(Page-level text extractions)
§ §

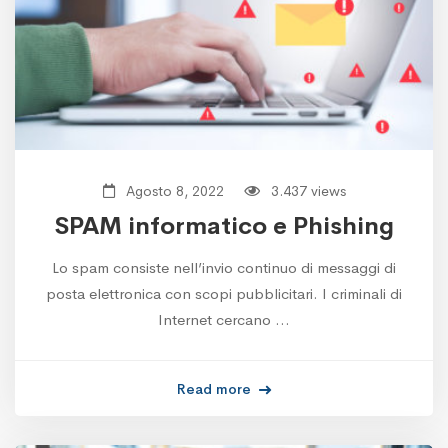
Agosto 8, 2022
3.437 views
SPAM informatico e Phishing
Lo spam consiste nell’invio continuo di messaggi di
posta elettronica con scopi pubblicitari. I criminali di
Internet cercano …
Read more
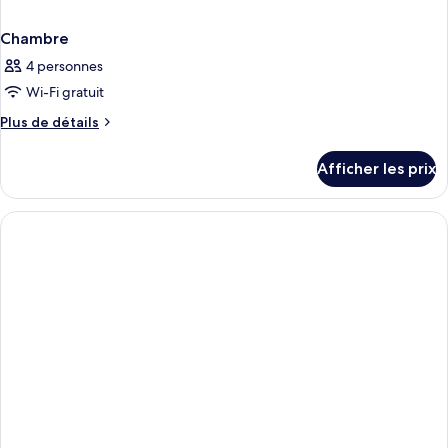
Chambre
4 personnes
Wi-Fi gratuit
Plus
Plus de détails
de
détails
Afficher les prix
pour
Chambre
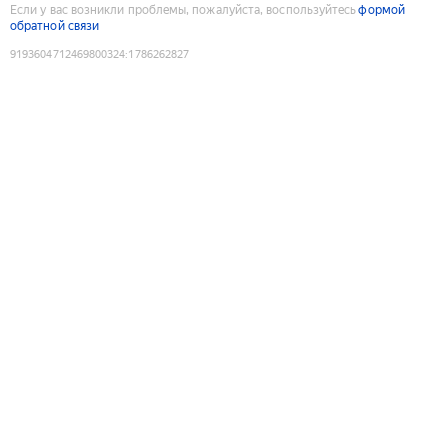
Если у вас возникли проблемы, пожалуйста, воспользуйтесь
формой
обратной связи
9193604712469800324
:
1786262827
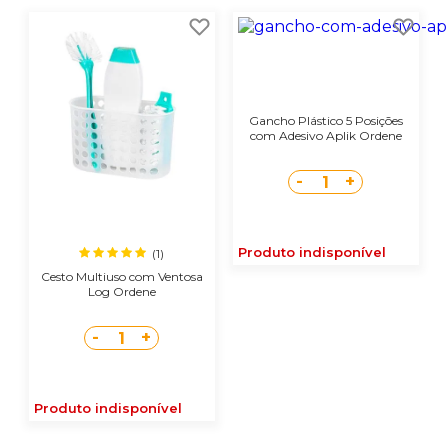
Gancho Plástico 5 Posições
com Adesivo Aplik Ordene
-
+
1
Produto indisponível
(1)
Cesto Multiuso com Ventosa
Log Ordene
-
+
1
Produto indisponível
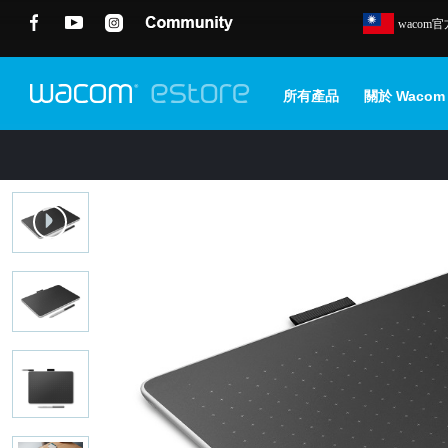
wacom
所有產品
關於 Wacom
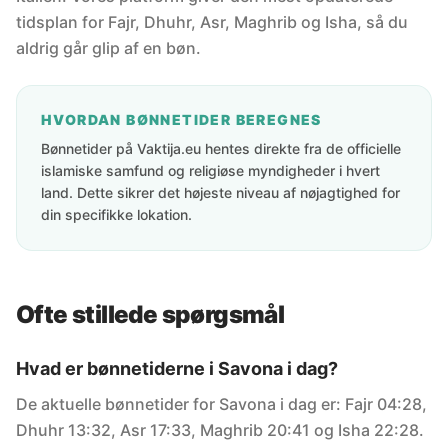
tidsplan for Fajr, Dhuhr, Asr, Maghrib og Isha, så du
aldrig går glip af en bøn.
HVORDAN BØNNETIDER BEREGNES
Bønnetider på Vaktija.eu hentes direkte fra de officielle
islamiske samfund og religiøse myndigheder i hvert
land. Dette sikrer det højeste niveau af nøjagtighed for
din specifikke lokation.
Ofte stillede spørgsmål
Hvad er bønnetiderne i Savona i dag?
De aktuelle bønnetider for Savona i dag er: Fajr 04:28,
Dhuhr 13:32, Asr 17:33, Maghrib 20:41 og Isha 22:28.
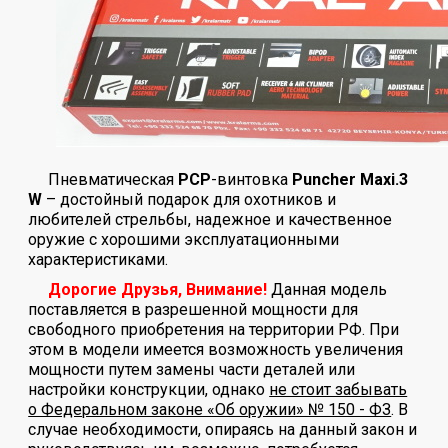
Пневматическая
РСР
-винтовка
Puncher Maxi.3
W
– достойный подарок для охотников и
любителей стрельбы, надежное и качественное
оружие с хорошими эксплуатационными
характеристиками.
Дорогие Друзья, Внимание!
Данная модель
поставляется в разрешенной мощности для
свободного приобретения на территории РФ. При
этом в модели имеется возможность увеличения
мощности путем замены части деталей или
настройки конструкции, однако
не стоит забывать
о Федеральном законе «Об оружии» № 150 - ФЗ
. В
случае необходимости, опираясь на данный закон и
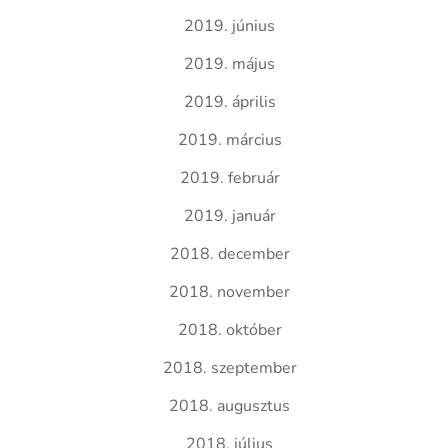
2019. június
2019. május
2019. április
2019. március
2019. február
2019. január
2018. december
2018. november
2018. október
2018. szeptember
2018. augusztus
2018. július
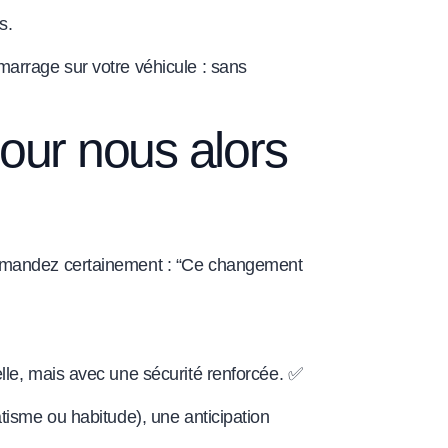
s.
marrage sur votre véhicule : sans
pour nous alors
 demandez certainement : “Ce changement
lle, mais avec une sécurité renforcée. ✅
tisme ou habitude), une anticipation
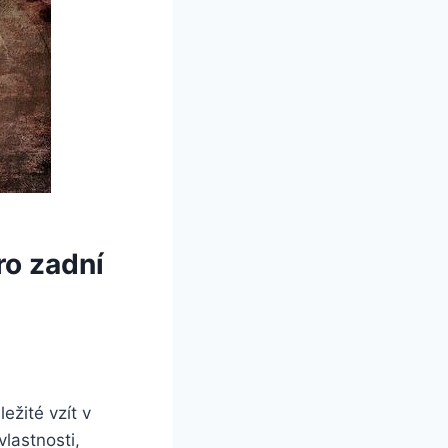
ro zadní
ežité vzít v
vlastnosti,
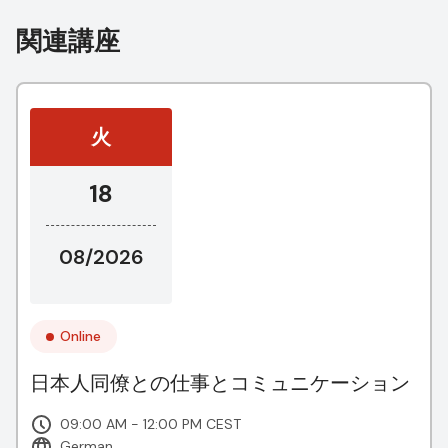
関連講座
火
18
08/2026
Online
日本人同僚との仕事とコミュニケーション
09:00 AM - 12:00 PM CEST
German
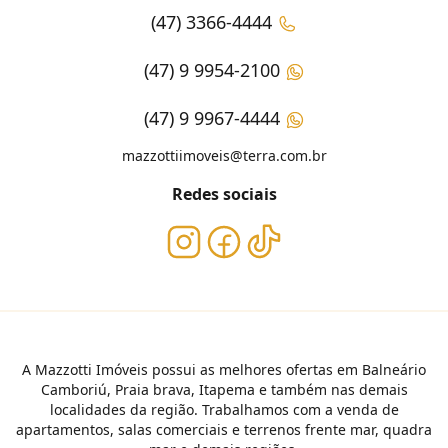
(47) 3366-4444
(47) 9 9954-2100
(47) 9 9967-4444
mazzottiimoveis@terra.com.br
Redes sociais
A Mazzotti Imóveis possui as melhores ofertas em Balneário
Camboriú, Praia brava, Itapema e também nas demais
localidades da região. Trabalhamos com a venda de
apartamentos, salas comerciais e terrenos frente mar, quadra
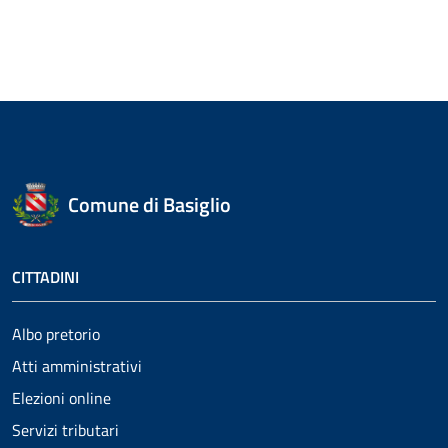
Comune di Basiglio
CITTADINI
Albo pretorio
Atti amministrativi
Elezioni online
Servizi tributari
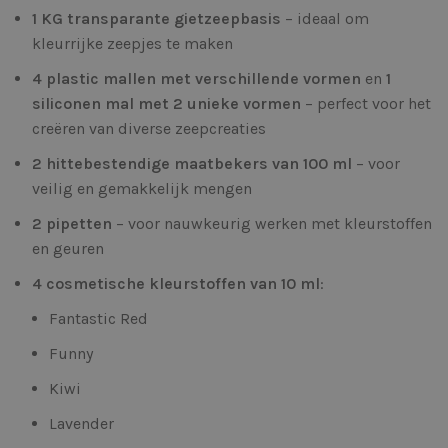
1 KG transparante gietzeepbasis
– ideaal om
kleurrijke zeepjes te maken
4 plastic mallen met verschillende vormen
en
1
siliconen mal met 2 unieke vormen
– perfect voor het
creëren van diverse zeepcreaties
2 hittebestendige maatbekers van 100 ml
– voor
veilig en gemakkelijk mengen
2 pipetten
– voor nauwkeurig werken met kleurstoffen
en geuren
4 cosmetische kleurstoffen van 10 ml
:
Fantastic Red
Funny
Kiwi
Lavender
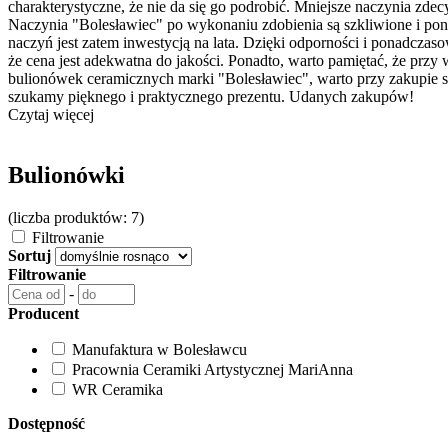
charakterystyczne, że nie da się go podrobić. Mniejsze naczynia zde
Naczynia "Bolesławiec" po wykonaniu zdobienia są szkliwione i po
naczyń jest zatem inwestycją na lata. Dzięki odporności i ponadc
że cena jest adekwatna do jakości. Ponadto, warto pamiętać, że przy 
bulionówek ceramicznych marki "Bolesławiec", warto przy zakupie s
szukamy pięknego i praktycznego prezentu. Udanych zakupów!
Czytaj więcej
Bulionówki
(liczba produktów: 7)
Filtrowanie
Sortuj
Filtrowanie
-
Producent
Manufaktura w Bolesławcu
Pracownia Ceramiki Artystycznej MariAnna
WR Ceramika
Dostępność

§ §

# Problem to solve
For the word "vormen", return every line of the records that holds it.

# Solution to the exercise
4 plastic mallen met verschillende vormen
siliconen mal met 2 unieke vormen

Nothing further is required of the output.